Vodafone España afronta una reconfiguración profunda de su infraestructura fija y móvil bajo el mando de Zegona: apagará su red de cable HFC en un plazo máximo de cuatro años y negocia la creación de una RANco, una sociedad mayorista de red móvil compartida con Orange o Telefónica.

Fin del HFC heredado de Ono

Zegona ha confirmado por primera vez que la red de cable HFC, adquirida con Ono en 2014, tiene fecha de caducidad: se apagará definitivamente en tres o cuatro años, a medida que los clientes migren a fibra óptica (FTTH). Hoy esa red mantiene 7,4 millones de accesos, pero menos de un millón de clientes activos, frente a más de 17 millones de accesos FTTH en España, lo que la convierte en una infraestructura cara e ineficiente frente a la nueva red de fibra.

La migración se hará apoyándose en la rotación natural de clientes y en la FibreCo conjunta con MasOrange, que suma más de 12 millones de unidades inmobiliarias y permitirá llevar a los usuarios HFC a una única tecnología FTTH “future‑proof” sin un apagón brusco. Zegona ya ha dejado de invertir en HFC y orienta el capex al uso de esta red compartida de fibra y a mejorar la rentabilidad del negocio fijo.

Hacia una RANco con Orange o Telefónica

En paralelo, Eamonn O’Hare ha puesto sobre la mesa, en una entrevista con Expansión, la creación de una RANco: una sociedad mayorista que agrupe la red móvil de Vodafone con la de Orange o Telefónica, replicando el modelo de las fibercos en fijo. El argumento es claro: hoy hay tres redes móviles nacionales con costes fijos similares, pero Vodafone tiene aproximadamente la mitad de clientes que Orange o Telefónica, lo que hace su red menos eficiente desde el punto de vista económico.

Las conversaciones llevan en marcha desde el año pasado, pero Zegona decidió priorizar primero el cierre de las operaciones de fibra; con las fibercos ya activas, el foco pasa ahora al proyecto de RANco. Con MasOrange, la integración sería más sencilla al existir ya acuerdos de compartición en zonas, aunque las sinergias adicionales serían más limitadas; con Telefónica habría más sinergias, pero incorporar un inversor financiero sería más complejo.

Hoja de ruta: caja, IPO y consolidación

La estrategia a 3–4 años de Zegona pasa por no vender Vodafone España a corto plazo, mejorar la rentabilidad y el flujo de caja —con un objetivo cercano a 800 millones de euros este ejercicio— y preparar el terreno para una posible salida a bolsa en España en ese mismo horizonte temporal. El grupo descarta compras de pequeños operadores locales, que considera presionados por la competencia de actores como Finetwork y Digi y, por tanto, con futuro incierto en el actual entorno de mercado.

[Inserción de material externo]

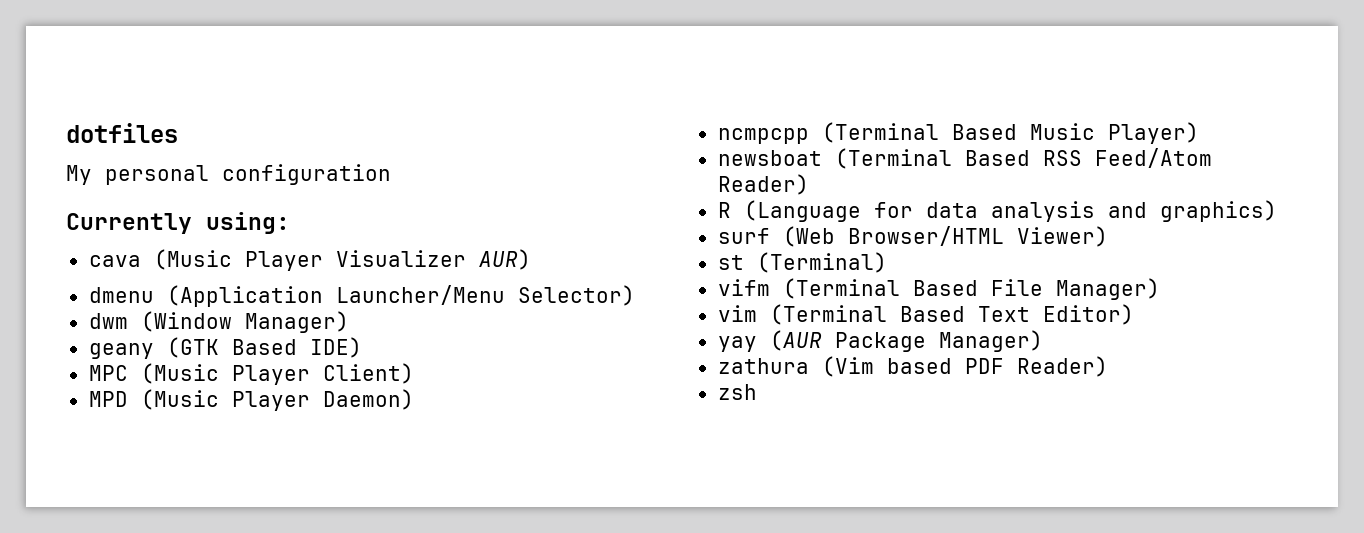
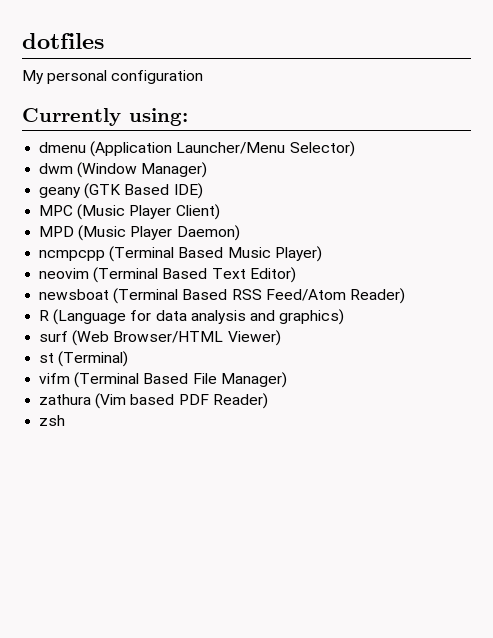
[88,249,531,271] // cava (Music Player Visualizer AUR) -> (188, 117) none
(1199, 133) none -> [39,267,296,283] // neovim (Terminal Based Text Editor)
[717,304,1134,325] [717,330,1043,352] // vim (Terminal Based Text Editor) // yay (AUR Package Manager) -> (287, 380) none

En el capítulo de torres, Zegona también está revisando su relación con Vantage Towers: paga en torno a 150 millones de euros anuales y ya ha advertido que podría dejar de trabajar con la compañía en un plazo de dos años si no logra una reducción de tarifas del 50%. Todo ello forma parte de un plan de “puesta a dieta” de costes e infraestructuras que busca concentrar inversión en redes de nueva generación y compartir activos donde no haya escala suficiente.​

Implicaciones para la infraestructura de red

El apagado progresivo del HFC y la eventual creación de una RANco encajan en una tendencia más amplia del mercado español: consolidar pocas redes fijas y móviles de muy alta capacidad, compartidas entre varios operadores, para sostener el crecimiento de tráfico de datos y las futuras cargas de IA con estructuras de costes viables. Para Vodafone, la combinación de FibreCo en fijo y RANco en móvil supone pasar de ser propietario de redes redundantes a copropietario de infraestructuras más eficientes y densas, liberando recursos para competir en servicios y cliente final.